Here’s what I have currently in queue on Mox:
#!/bin/bash
## Job Name
#SBATCH --job-name=get_species_taxid
## Allocation Definition
#SBATCH --account=coenv
#SBATCH --partition=coenv
## Resources
## Nodes (We only get 1, so this is fixed)
#SBATCH --nodes=1
## Walltime (days-hours:minutes:seconds format)
#SBATCH --time=4-00:00:00
## Memory per node
#SBATCH --mem=100
##turn on e-mail notification
#SBATCH --mail-type=ALL
#SBATCH --mail-user=graceac9@uw.edu
## Specify the working directory for this job
#SBATCH --workdir=/gscratch/srlab/graceac9/analyses/0115-get-species-taxids
# Load Python Mox module for Python module availability
module load intel-python3_2017
/gscratch/srlab/programs/ncbi-blast-2.8.1+/bin \
-get_species_taxids.sh -n Decapoda
-out 0115-get_species_taxid_decapod.txt
Not sure if this will actually do anything… but we’ll see once Sam’s job finishes.

◆ ◆ ◆ ◆ ◆

Parts of the exercise —
[A] How much walltime does the job script request?
[B] List each #SBATCH option, with its value, that the job script sets between the "## Resources" comment and the "##turn on e-mail notification" comment.
The lines are not needed for any work on this job script.

Exercise data —
◆ ◆ ◆ ◆ ◆

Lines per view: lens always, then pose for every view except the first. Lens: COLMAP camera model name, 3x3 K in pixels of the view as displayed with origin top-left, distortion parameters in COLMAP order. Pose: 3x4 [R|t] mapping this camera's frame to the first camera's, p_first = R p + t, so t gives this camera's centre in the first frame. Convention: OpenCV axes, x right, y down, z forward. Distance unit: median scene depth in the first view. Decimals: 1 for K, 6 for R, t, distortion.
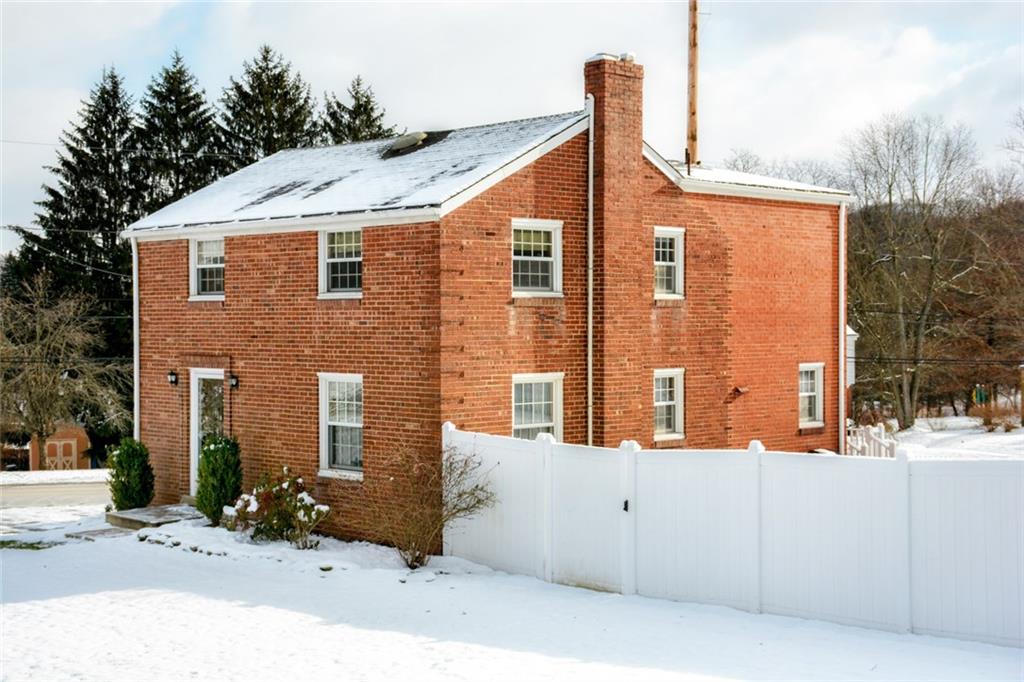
lens RADIAL K [[1523.6, 0, 512.3], [0, 1523.6, 337.7], [0, 0, 1]] dist [0.045702, 0.000000]
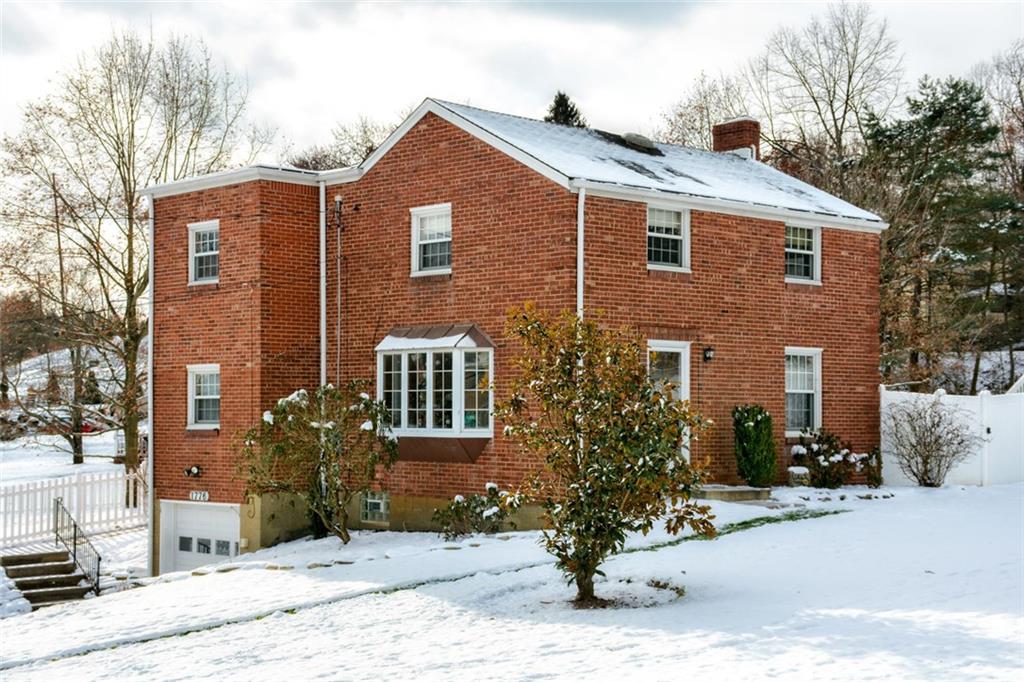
lens RADIAL K [[1687.0, 0, 512.3], [0, 1687.0, 342.8], [0, 0, 1]] dist [0.002578, 0.000000]
pose [[0.018711, 0.045583, 0.998785, -1.337700], [0.008322, 0.998918, -0.045745, 0.073138], [-0.999790, 0.009168, 0.018311, 1.136511]]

◆ ◆ ◆ ◆ ◆

Outputs in order —
[A] Four days (4-00:00:00).

[B]
--nodes=1
--time=4-00:00:00
--mem=100